LAHORE, June 17: Pakistan People’s Party’s co-chairman Asif Ali Zardari said on Tuesday that the PPP had never recognised President Pervez Musharraf as a constitutional head of state and it continued to hold the view.

“When I was in jail, and Mr Nawaz Sharif was in jail, we had the option of joining Gen Musharraf. But we didn’t. We chose to extend a hand of friendship towards Mr Sharif,” Mr Zardari told newspaper editors and senior journalists at the Governor’s House. Punjab Governor Salman Taseer was also present.

“We have suffered immensely and languished behind bars for years under Gen Musharraf’s rule. But we never supported him. (Even when Gen Musharraf extended an offer to the PPP to form its government after the 2002 elections) we told his emissary that he had to doff his uniform,” Mr Zardari said.

He said Benazir Bhutto had never accepted Gen Musharraf as the constitutional president of the country and it was she who had actually forced him to hang his uniform.

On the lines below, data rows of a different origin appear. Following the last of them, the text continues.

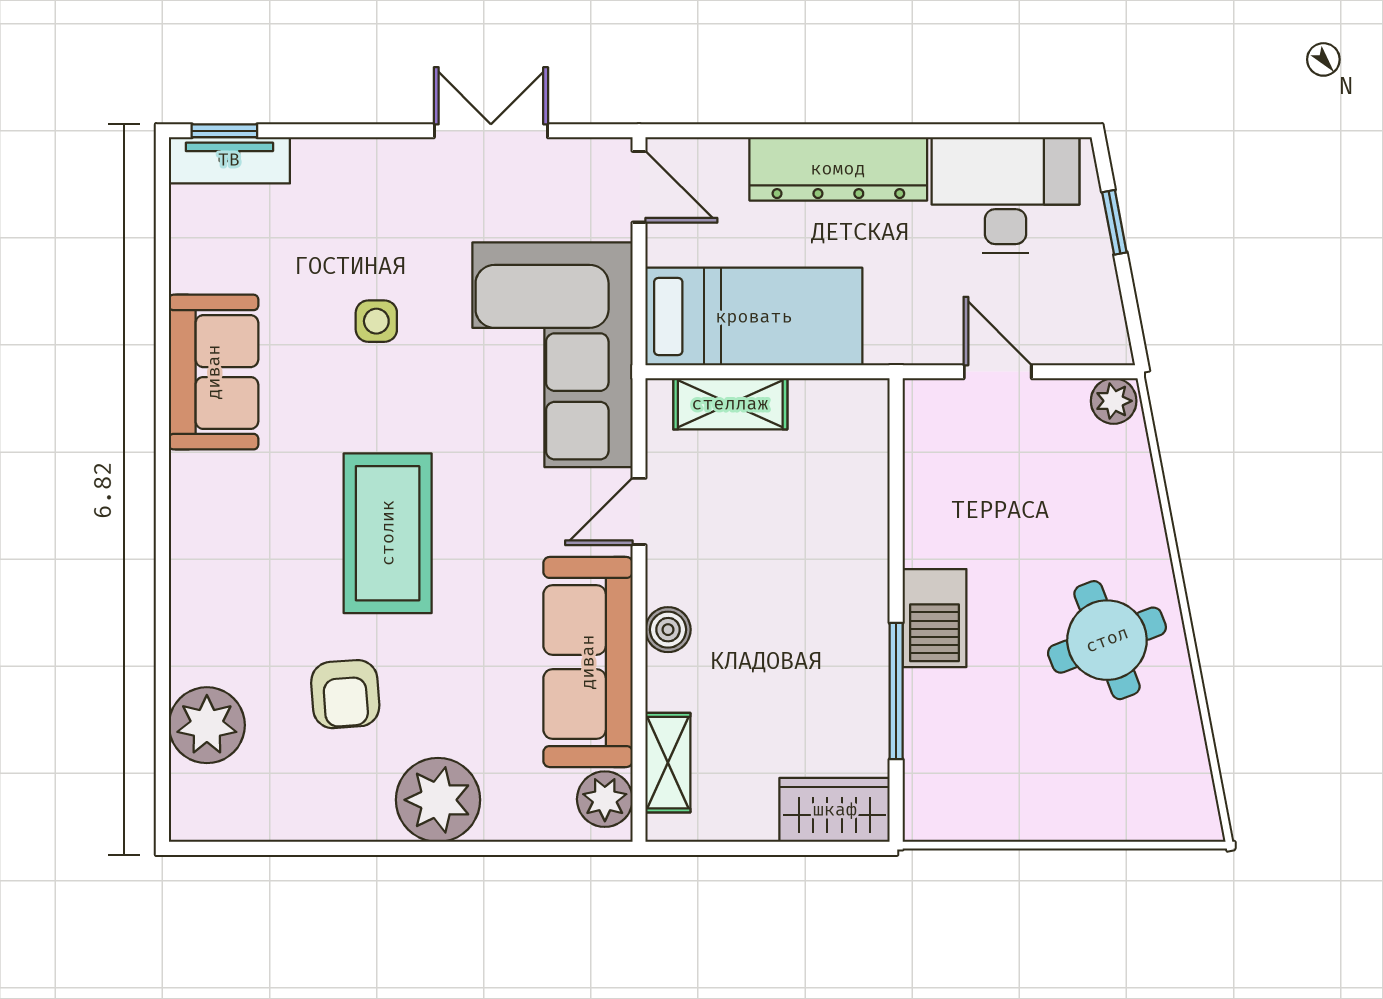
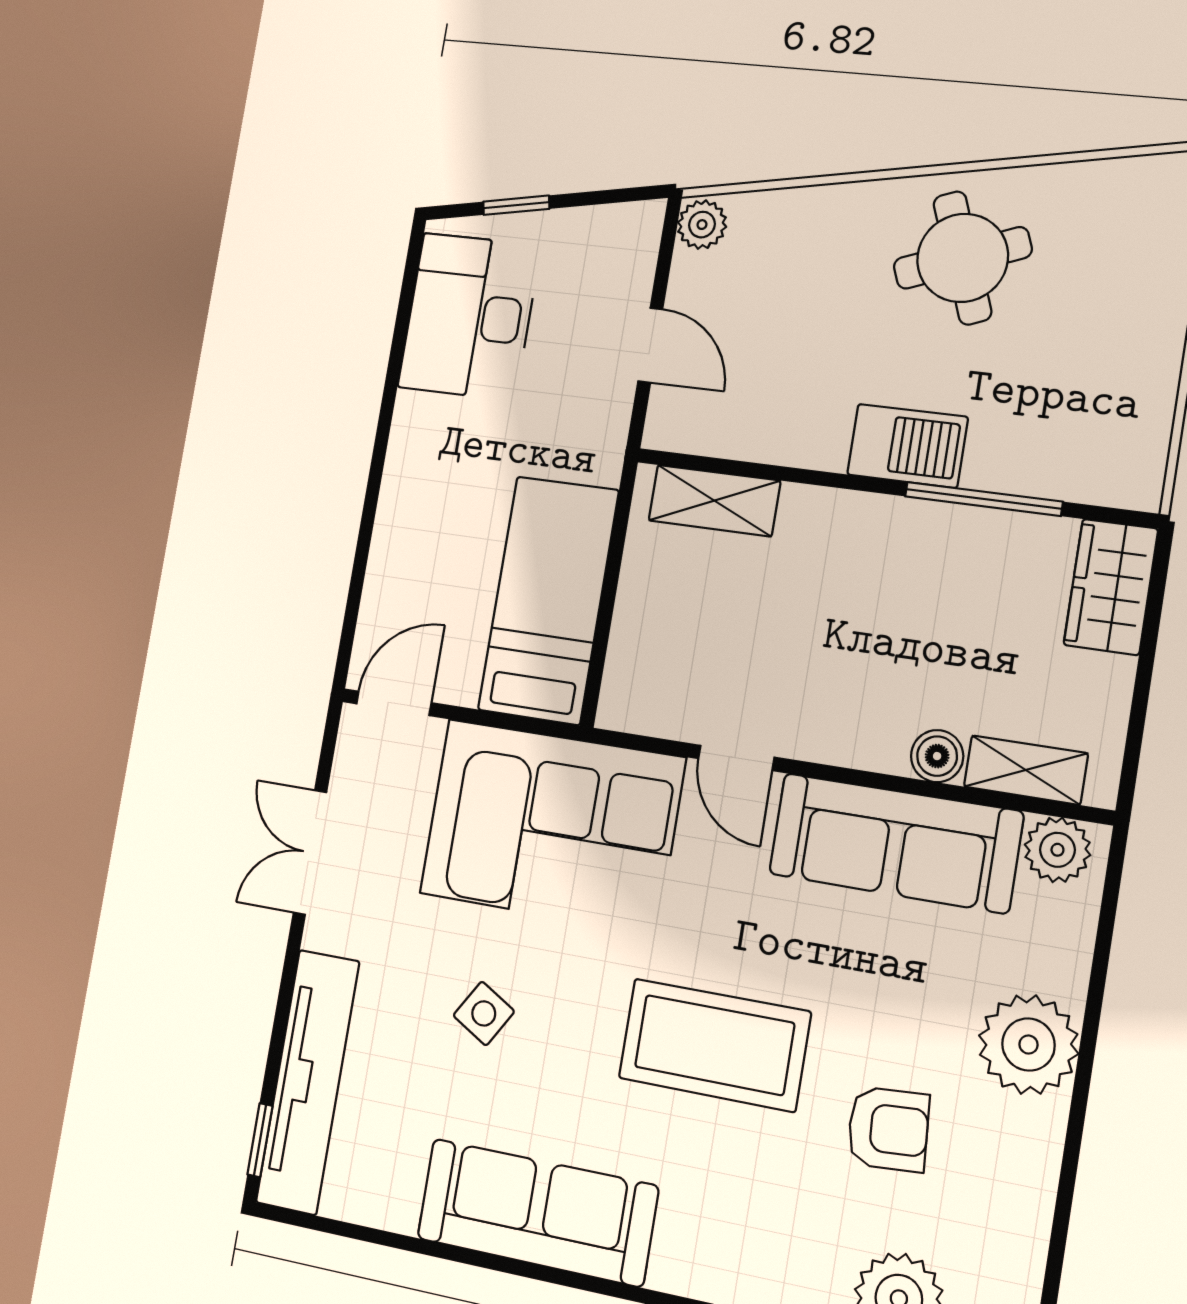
tv unit: (229, 160) -> (308, 1082), width x1.92, depth x1.29
dresser: (838, 169) -> (412, 489), removed
side table: (376, 321) -> (484, 1013), turned 31
sofa: (214, 372) -> (537, 1212), width x1.36
door: (998, 372) -> (650, 345), swing flipped
shelving: (730, 404) -> (714, 501), moved, turned 90
boiler: (668, 630) -> (937, 756), moved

“Now if someone else tries to take the credit for this and our other achievements, it is not fair,” the PPP leader said.

Mr Zardari said the ruling coalition would last for five years in spite of a difference of opinion between him and Mr Sharif on different issues, including the deposed judges and immediate impeachment of the president.

“You don’t find 100 per cent agreement on every issue even in a family. In Sindh and the NWFP, we have difference of opinion on certain issues with our coalition partners. Even our chief minister in Balochistan has reservations on the appointment of the provincial IG (of police) and matters relating to the (provincial) budget. Yet such differences are not unusual in a coalition setup. It is just that we do not have a history of coalitions except for a brief experiment in Sindh,” he said.

“They (the PML-N) have taken a certain position (on the restoration of the pre-Nov 3, 2007, judiciary), which they consider politically advantageous for them. There is another position that we have taken. After all, both the parties have to go into the election tomorrow. This is about politics. So, in my opinion, both the coalition governments (in the centre and Punjab) and the differences would continue to co-exist,” he said.

Mr Zardari said he also wanted reinstatement of the deposed judges. “But it will happen at a time of our choosing. Ms Bhutto did not lay down her life for the reinstatement of Mr Iftikhar Mohammad Chaudhry as chief justice. She gave her life for democracy,” he said in reply to a question.

The PPP leader laid emphasis on reconciliation to steer the country out of the present political and economic quagmire.

He rebutted a suggestion that he was not agreeing with Mr Sharif on the restoration of the judiciary and impeachment of the president because he wanted to reciprocate Gen (retd) Musharraf’s gesture of quashing all cases against him under the National Reconciliation Ordinance. “Let me tell you that thousands of people have benefited from the NRO, not just me alone. Further, the NRO was issued after the government failed to prove any charge against me and after Gen Musharraf’s cabinet accepted that all the cases against us were politically motivated.”

Mr Zardari said the PPP did not believe in revenge. “We have a political way of seeking revenge. When Ms Bhutto was given oath as prime minister in 1988, she said she had taken revenge from her tormenters. She also insisted on my being sworn in (by president Ghulam Ishaq Khan) as a minister (in 1993). That vindicated our politics.”

He said the country was passing through a dangerous situation with insurgency going on in Balochistan, militants armed with sophisticated weapons daring the state and the military in the NWFP, and Nato increasing its presence in Afghanistan. He said Sindh had not forgotten the killing of Ms Bhutto.

He said there was a method in the ‘madness’ of those who wanted to weaken the institution (of the military) and encourage ‘baradari-ism’.

“I myself am a victim of the army; our party is a victim of the army. But if it is weakened the country will be captured by warlords. And if baradari-ism is allowed to prevail it will eat into the very foundations of the nation. That is why I keep saying that the country is facing a grave danger.”

In reply to a question, he said free judiciary did not mean reinstatement of the deposed judges. “It is about building the capacity of this institution and purging it of incompetent and corrupt elements. It is a huge issue.”

He said people were more concerned about rising food prices, water shortage, power cuts, hunger, disease and their deteriorating economic conditions. He said the government was trying to overcome those problems but that would take time.

“It can be your opinion, not mine,” he shot back when a questioner urged him to reinstate the deposed judges first and stop insisting too much on his policy of reconciliation.